Hasil penginderaan jauh yang dilakukan Lapan menghasilkan citra dengan resolusi yang sangat tinggi. Melalui citra tersebut, memungkinkan pendeteksian kejahatan lingkungan secara aktual, khususnya deteksi lokasi atau koordinat dimana tindak kejahatan tersebut dilakukan.
Direktur Jenderal Gakkum LHK, Rasio Ridho Sani, mengatakan Indonesia sangat luas sehingga apabila dimonitor secara konvensional (turun ke lapangan) membutuhkan waktu yang lama sekali. "Sementara, perkembangan kejahatan lingkungan dan kehutanan, terjadi sangat cepat. Kerja sama ini bertujuan mengurangi gap antara kejadian dan upaya tindakan hukum," ujarnya dalam keterangan tertulis yang diterima Republika.co.id, Rabu (16/8).
Rentang waktu atau gap yang lama antara kejadian dan upaya tindakan hukum ini kerap berdampak negatif. Setelah kondisi di lapangan rusak, maka rekam jejak dan bukti sulit untuk dikumpulkan. Kendala-kendala semacam ini tengah disolusikan Gakkum LHK dengan mengembangkan sebuah pusat pantau yag diberi nama Center of Excellent Gakkum LHK. Pusat pantau ini dikembangkan dengan berkolaborasi bersama kementerian dan lembaga lainnya, termasuk LAPAN.
Rasio mengatakan penginderaan jauh ini juga menunjukkan kepada KLHK, bagaimana pola-pola kejahatan kehutanan dilakukan, siklus pembakaran lahan yang dikerjakan oleh oknum baik personal maupun korporasi. “Semua ada polanya”, kata dia. Teknologi ini juga akan digunakan untuk menangkap aliran limbah, dan kordinat dari hulu, di mana limbah tersebut dihasilkan.

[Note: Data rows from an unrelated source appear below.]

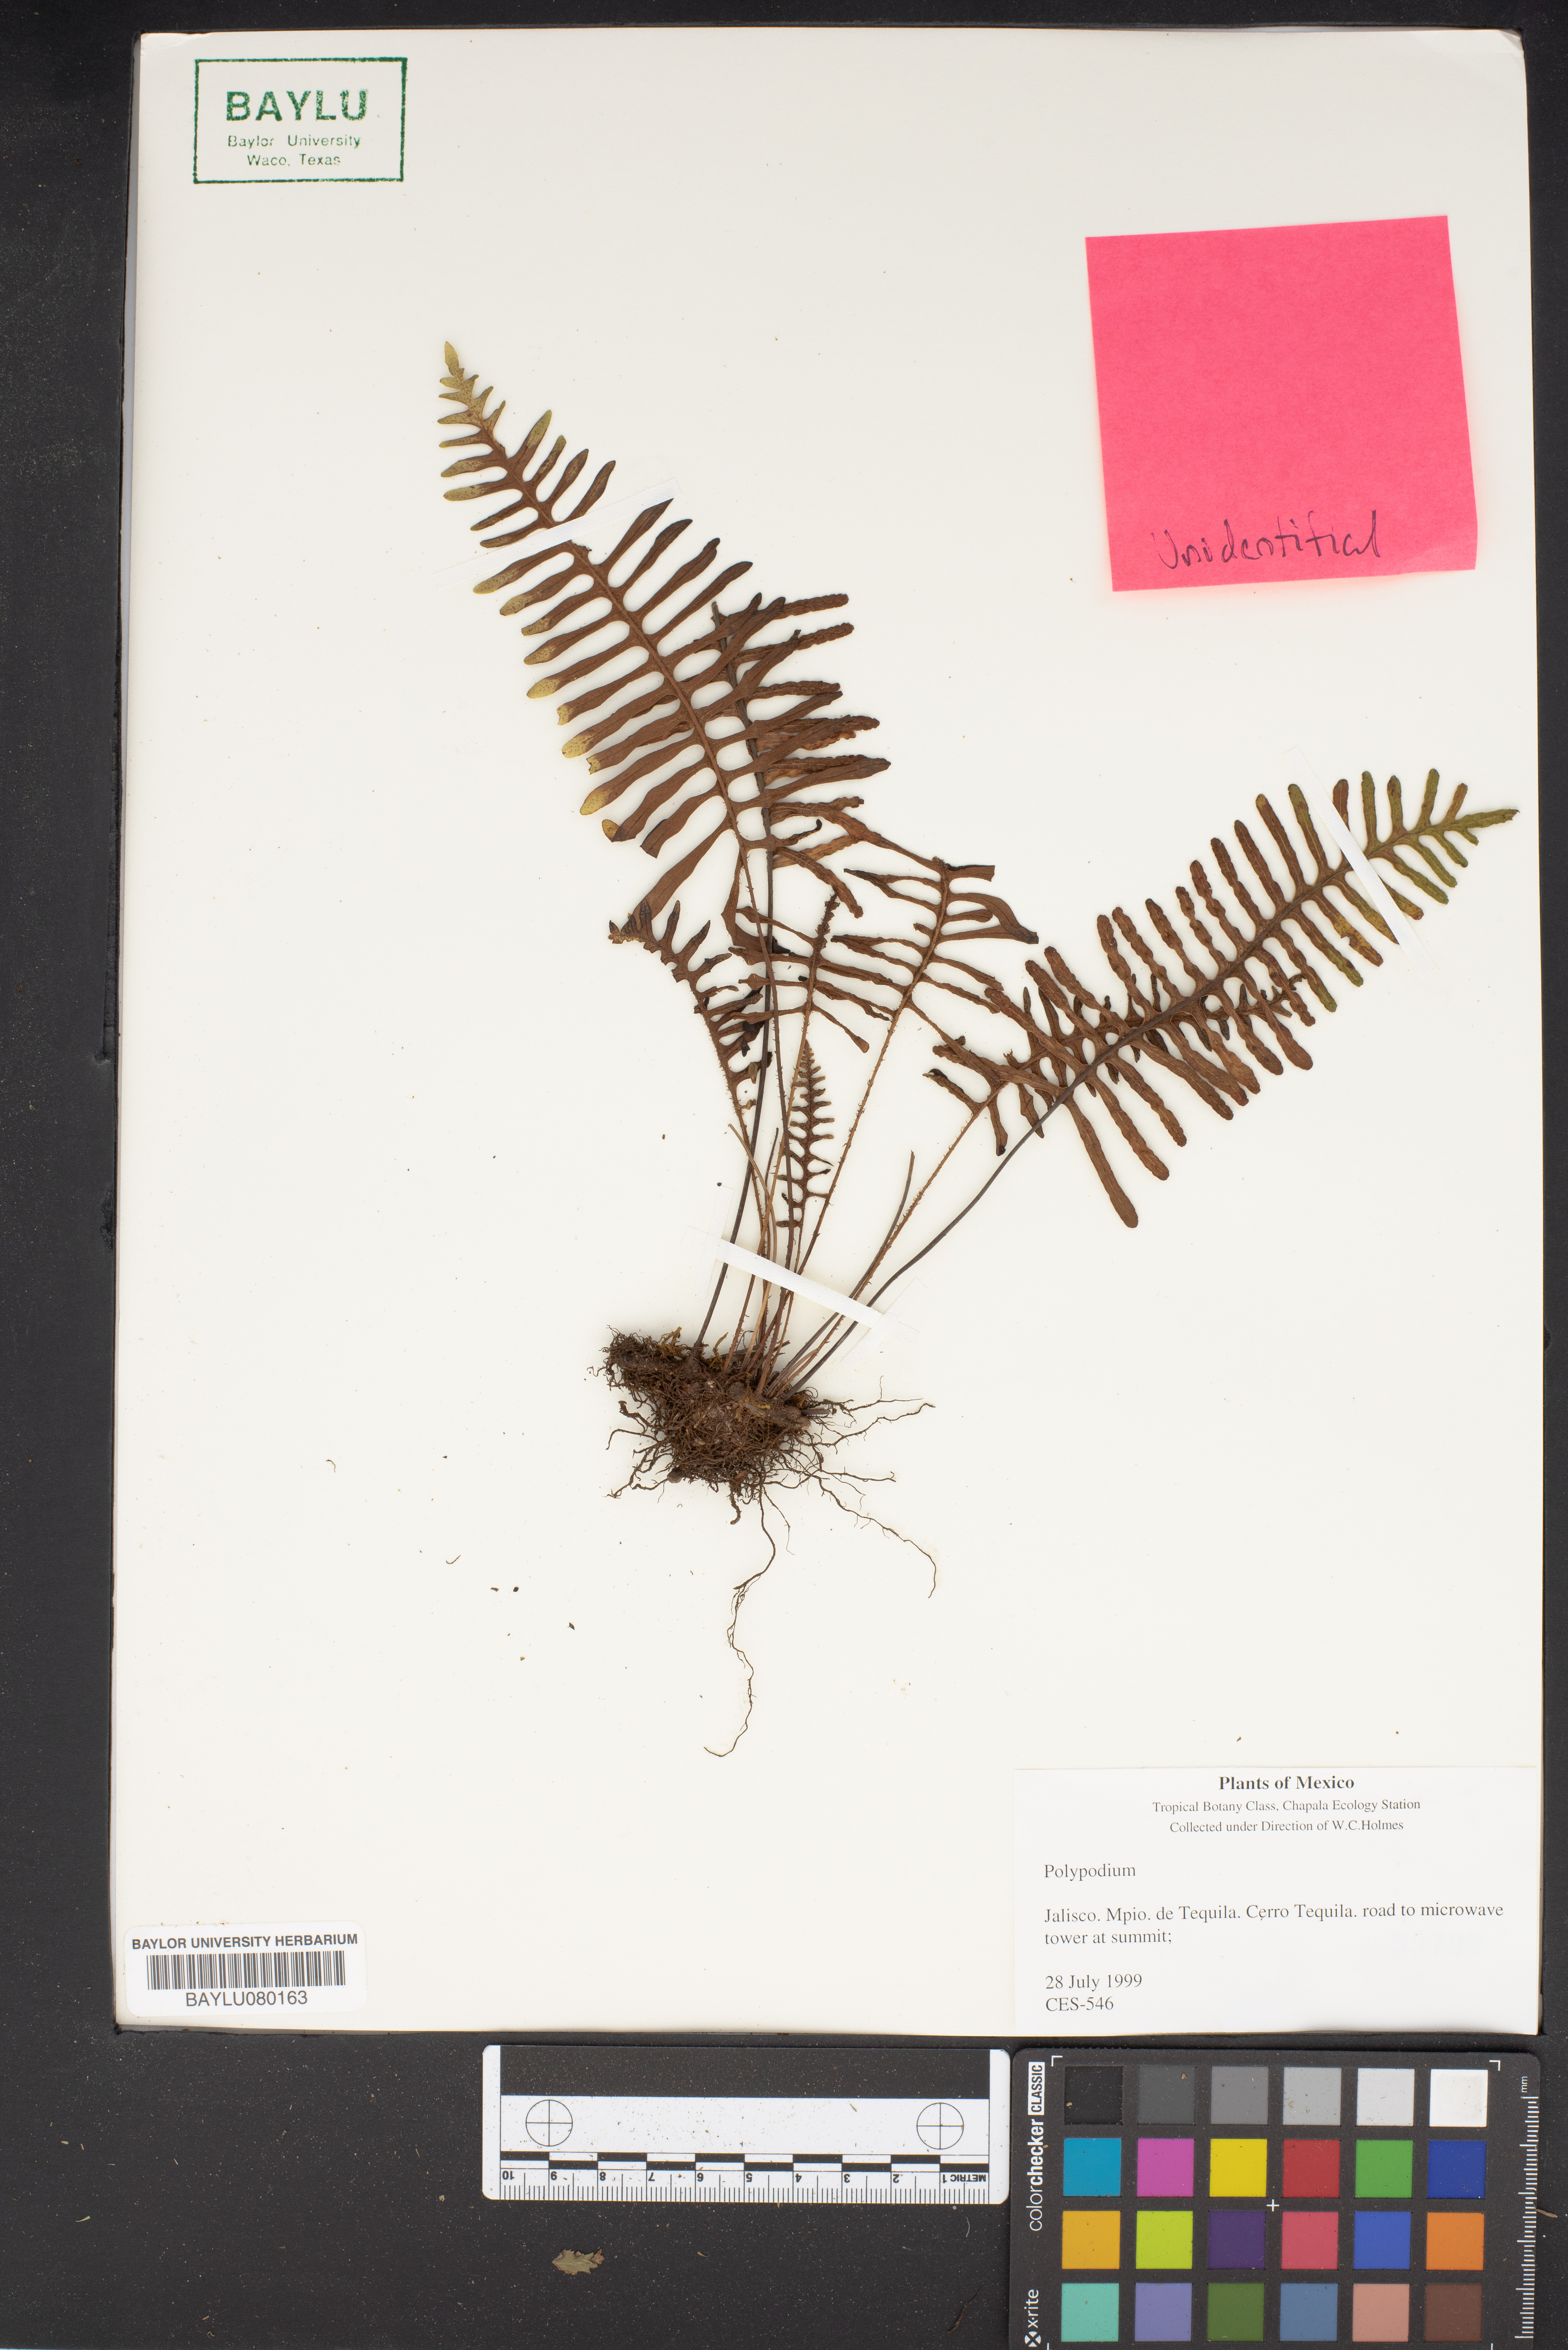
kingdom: Plantae
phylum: Tracheophyta
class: Polypodiopsida
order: Polypodiales
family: Polypodiaceae
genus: Polypodium
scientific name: Polypodium
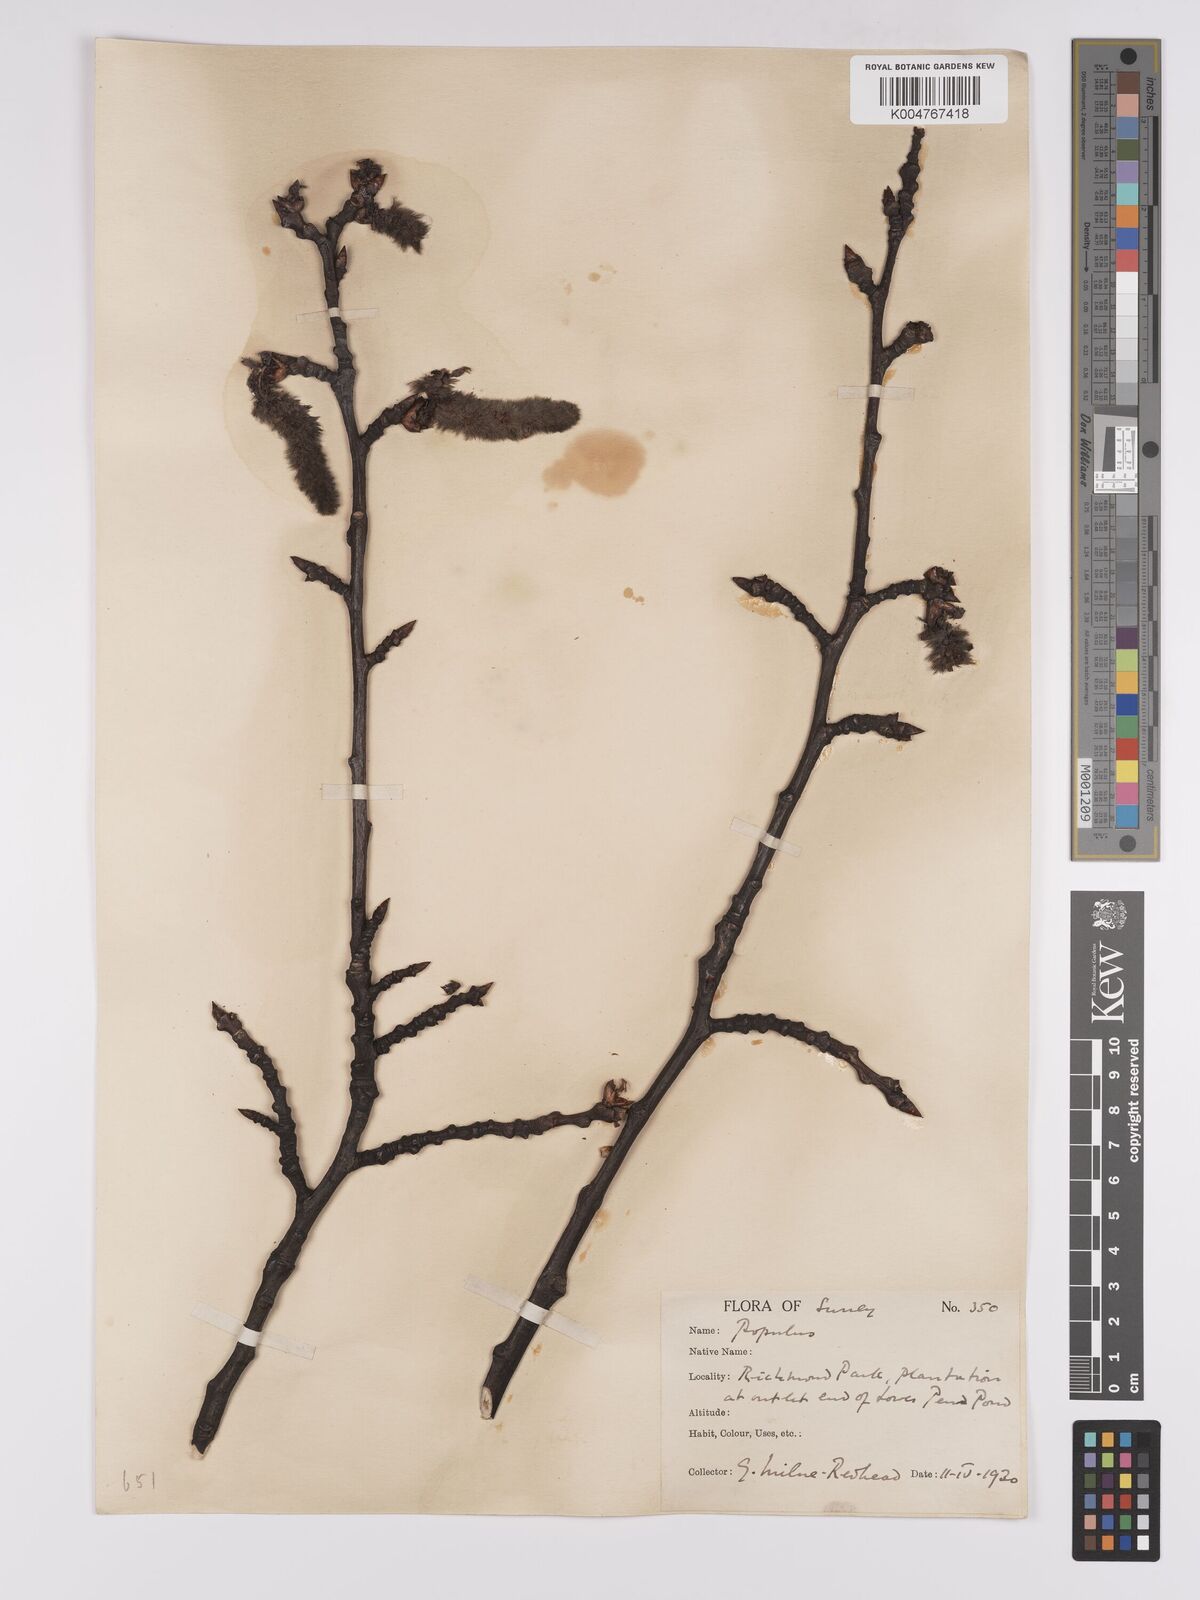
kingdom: Plantae
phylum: Tracheophyta
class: Magnoliopsida
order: Malpighiales
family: Salicaceae
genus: Populus
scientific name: Populus canescens
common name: Gray poplar
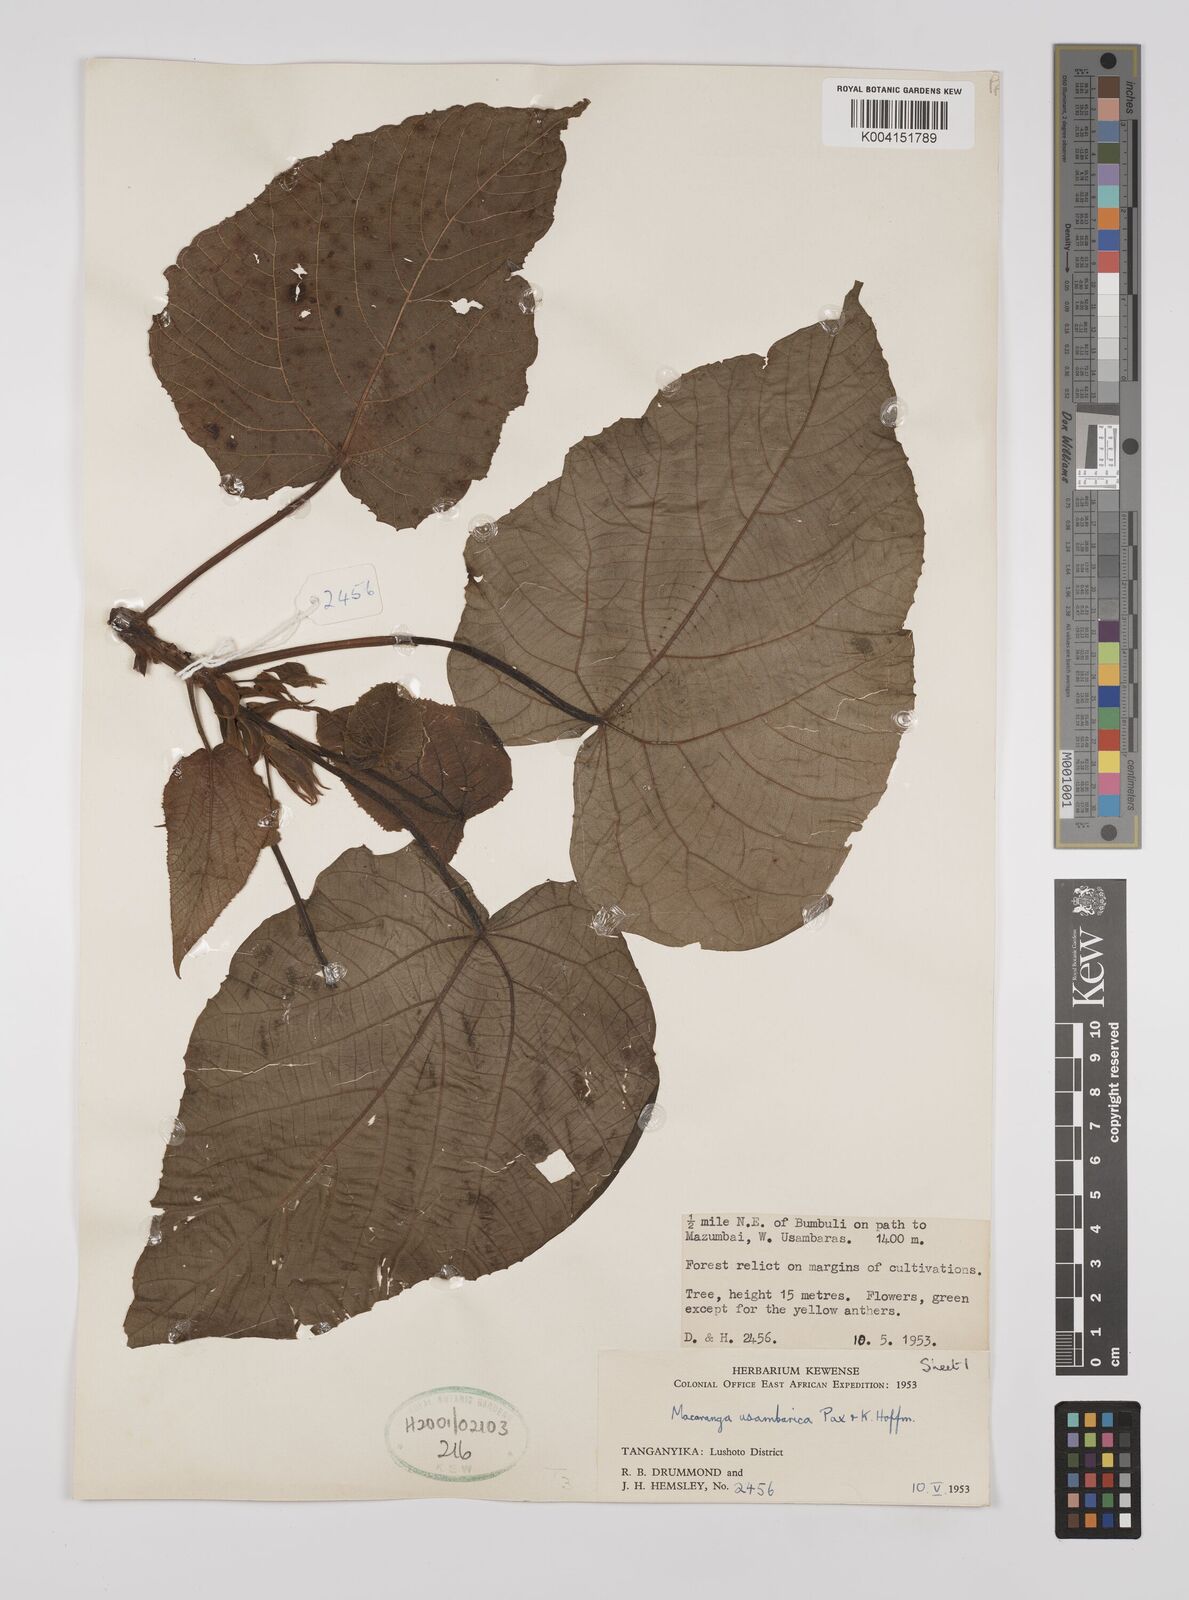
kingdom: Plantae
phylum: Tracheophyta
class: Magnoliopsida
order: Malpighiales
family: Euphorbiaceae
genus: Macaranga
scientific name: Macaranga capensis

Deputi Penginderaan Jauh Lapan, Orbita Roswintiarti, mengatakan bahwa karakteristik penginderaan jauh tersebut bersifat global, baik kebutuhan maupun kontribusinya. "Teknologi pemantauan ini juga efektif untuk mengukur deforestasi yang menggunakan metode random sampling," ujarnya.
Beberapa hal yang menjadi faktor lambatnya proses penegakan hukum bidang lingkungan dan kehutanan adalah sulitnya menemukan bukti atau saksi dilapangan. Dukungan data penginderaan jauh ini menjadi sebuah hal yang penting dan bersifat sebagai alat bukti dalam upaya penegakan hukum lingkungan dan kehutanan.
Teknologi yang dimiliki oleh Pusat Data dan Penginderaan Jauh milik Lapan ini berfungsi untuk menghimpun data yang dibaca oleh satelit, kemudian mendistribusikannya kepada KLHK. Sebelumnya, KLHK telah melakukan beberapa kerjasama dengan Lapan, antara lain adalah pemantauan titik panas yang menggunakan satelit Terra/Aqua untuk mencegah dan mengendalikan kebakaran hutan dan lahan.
LAPAN memiliki tiga stasiun pemantauan, yakni di Pare-Pare, Sulawesi Selatan, yang pantauannya meliputi hampir 98 persen wilayah Indonesia, kemudian di Rumpin, Bogor, yang digunakan untuk memantau wilayah Sumatra dan Jawa, serta di Pekayon, Jakarta Timur, untuk pemantauan bencana dan tempat pengumpulan data.